- REQUIRED ACTION
Set down all of the data that follows word for word, without the images.

>>

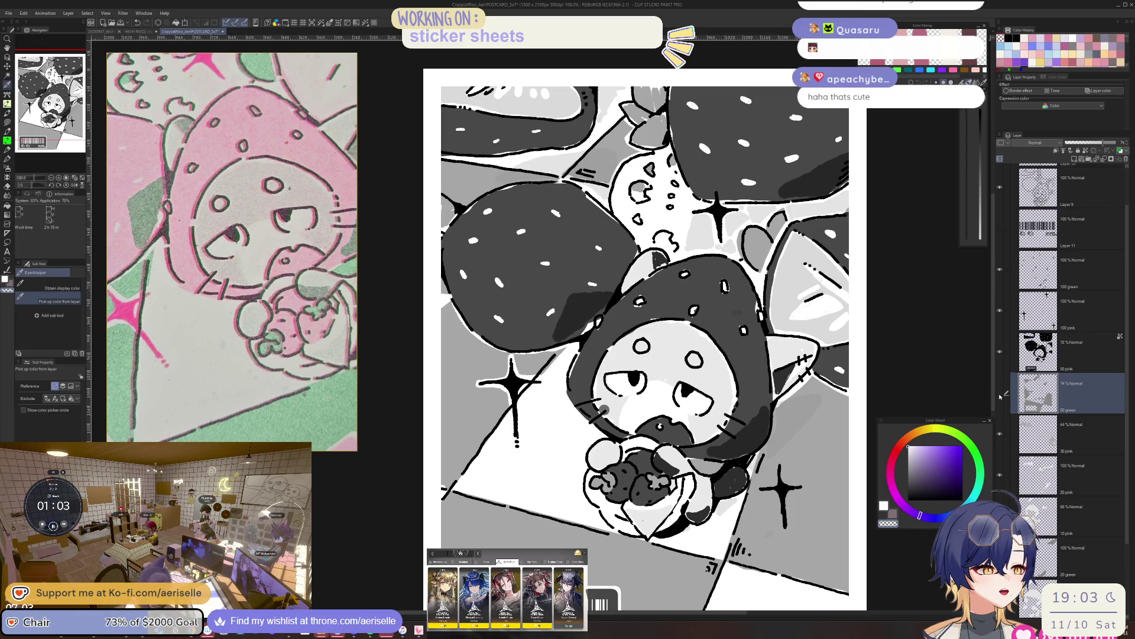
scroll(777, 441, "up", 2)
scroll(777, 441, "down", 2)
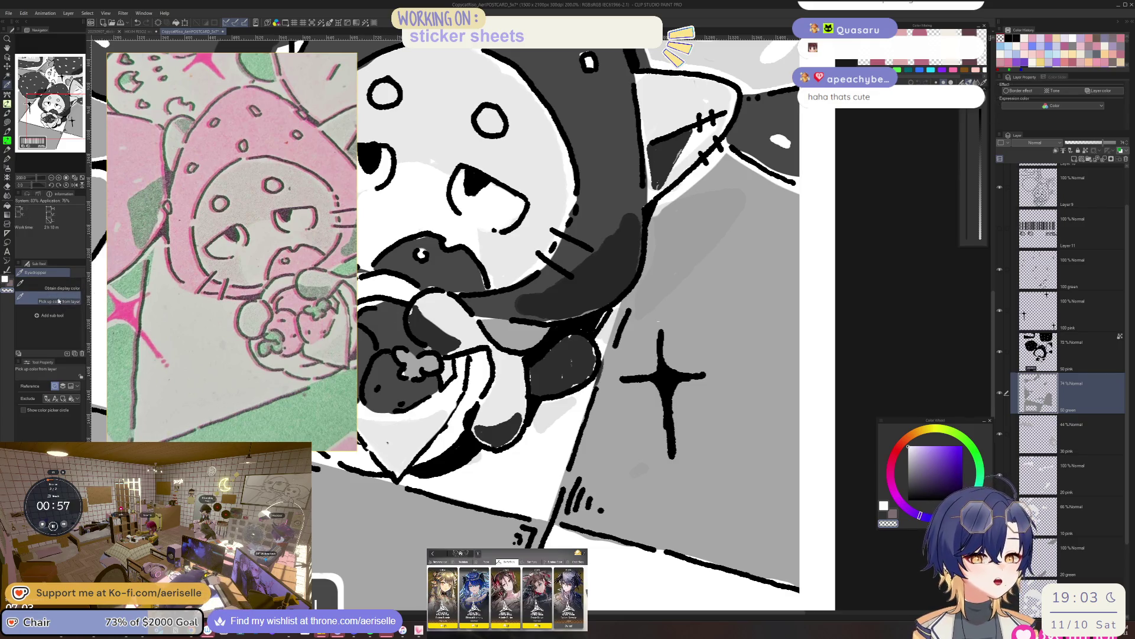
left_click(9, 283)
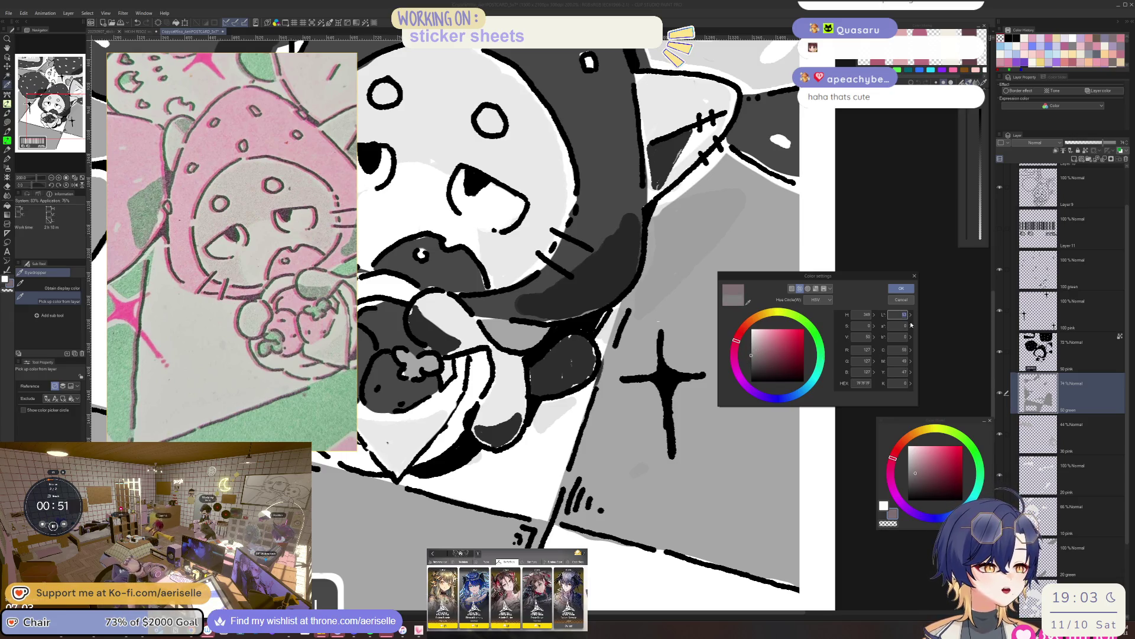
left_click(902, 288)
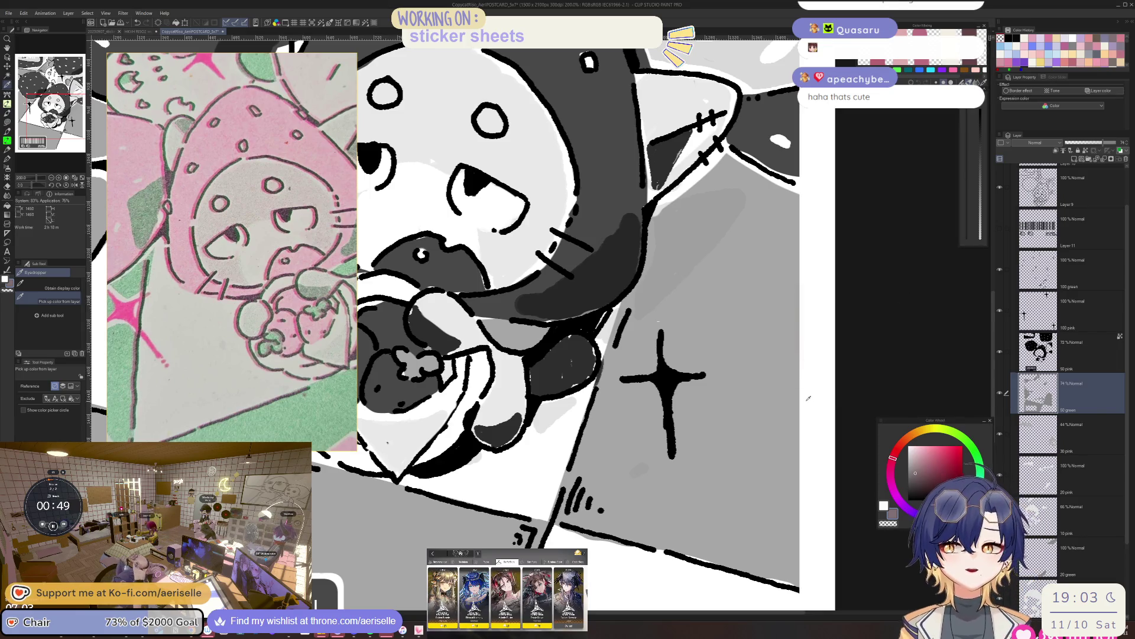
key("alt+Tab")
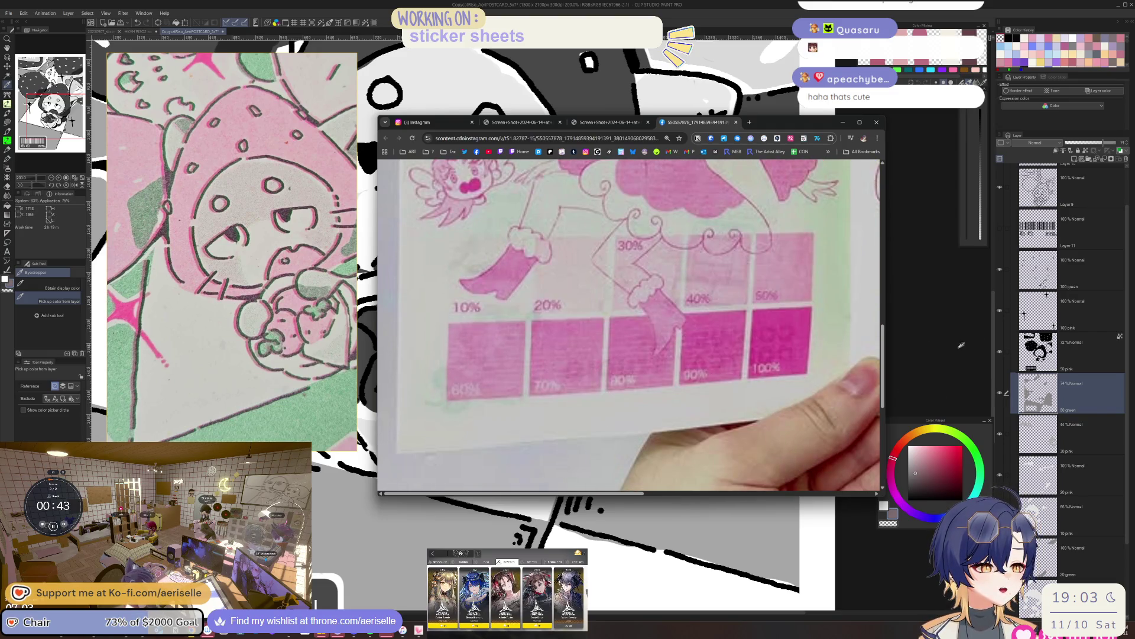
left_click(954, 347)
Reset the canvas to 100% and zoom the swatch image out to show both booklet pages.
key("ctrl+@")
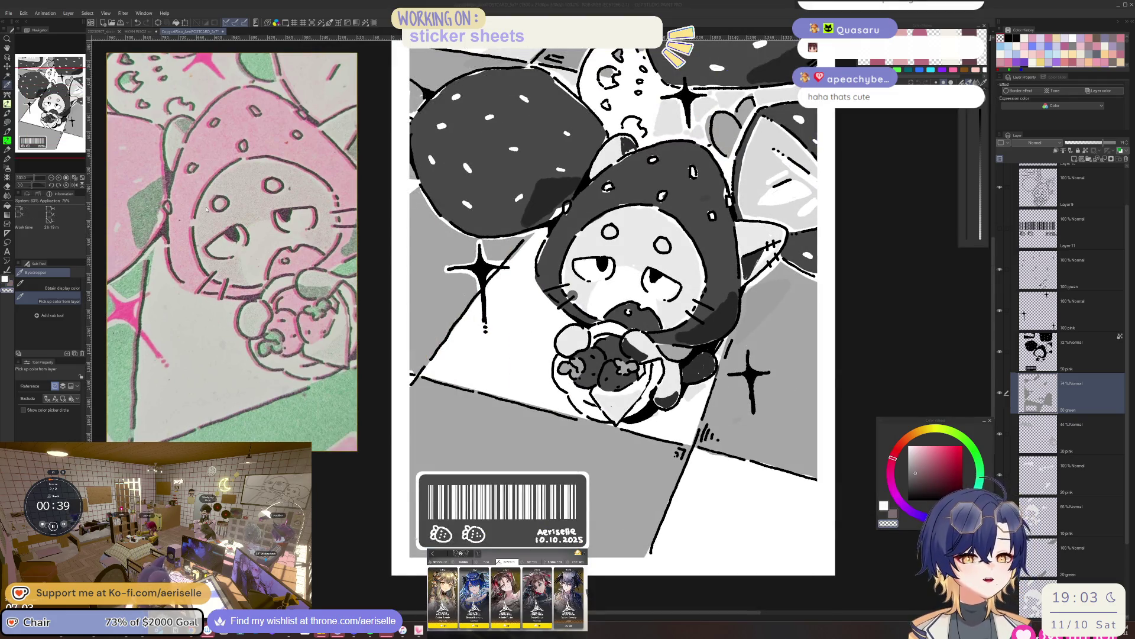
key("alt+Tab")
scroll(734, 359, "up", 4)
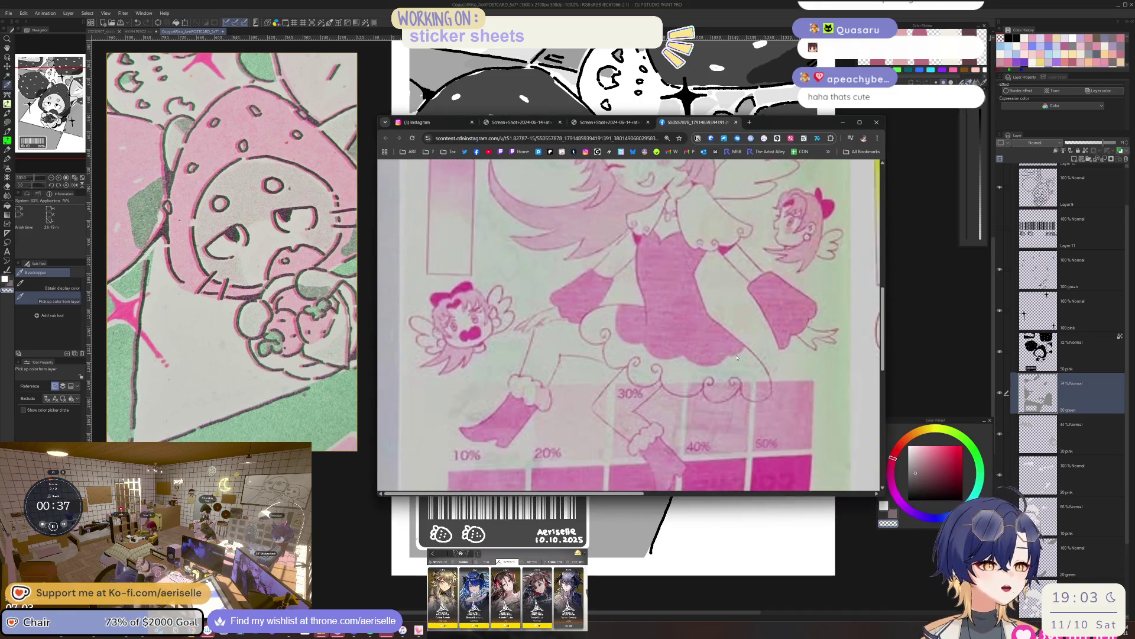
key("ctrl+minus")
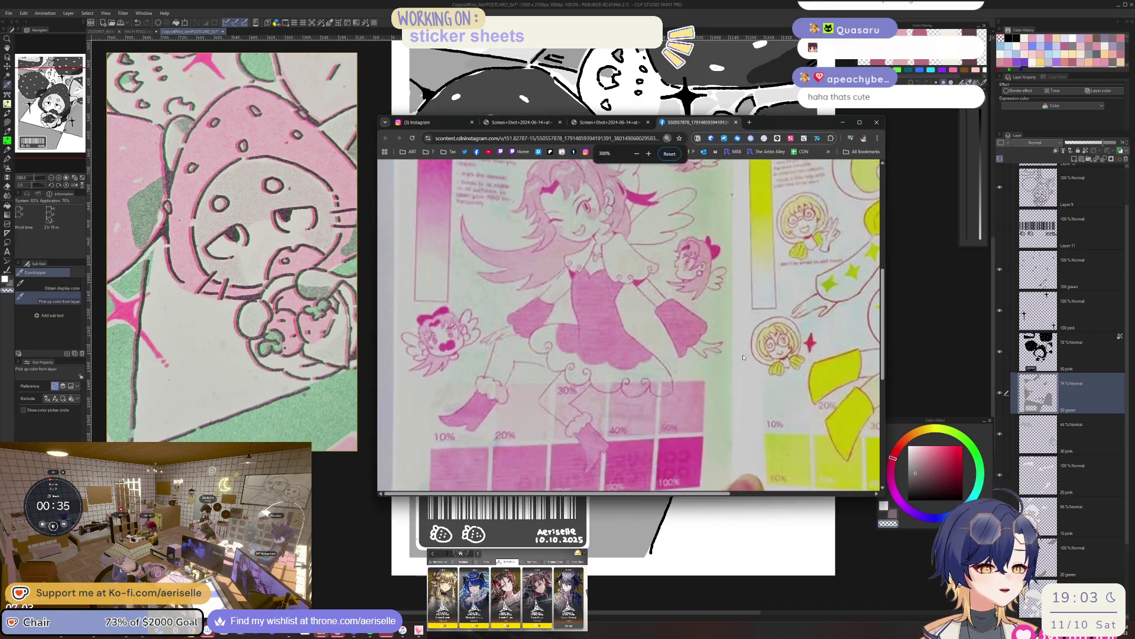
scroll(644, 298, "up", 2)
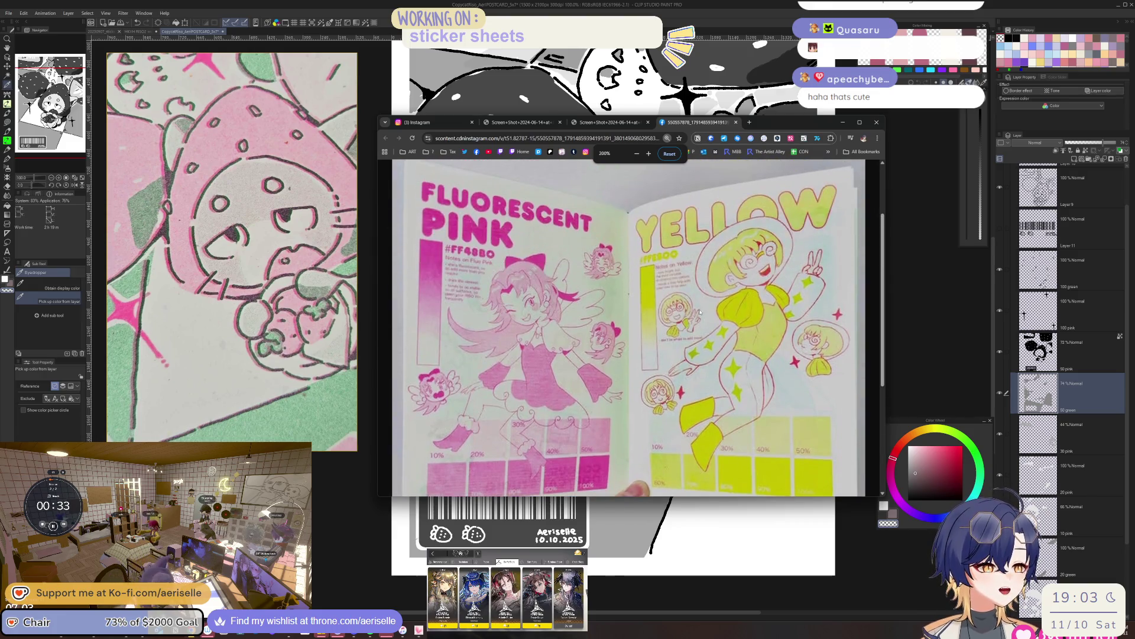
Page through the guide's HD Black, Orange, Purple and Yellow Green, and Gray spreads.
left_click(440, 122)
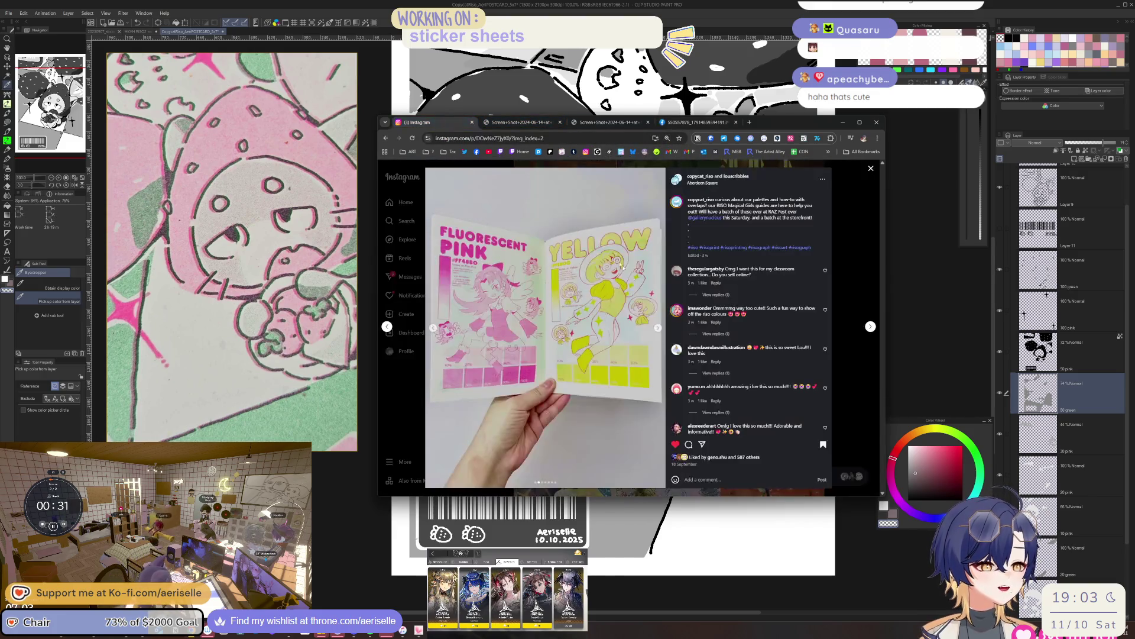
left_click(658, 328)
left_click(658, 329)
left_click(659, 329)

<<

- TASK RESPONSE
scroll(777, 441, "up", 2)
scroll(777, 441, "down", 2)
left_click(9, 283)
left_click(902, 288)
key("alt+Tab")
left_click(954, 347)
Reset the canvas to 100% and zoom the swatch image out to show both booklet pages.
key("ctrl+@")
key("alt+Tab")
scroll(734, 359, "up", 4)
key("ctrl+minus")
scroll(644, 298, "up", 2)
Page through the guide's HD Black, Orange, Purple and Yellow Green, and Gray spreads.
left_click(440, 122)
left_click(658, 328)
left_click(658, 329)
left_click(659, 329)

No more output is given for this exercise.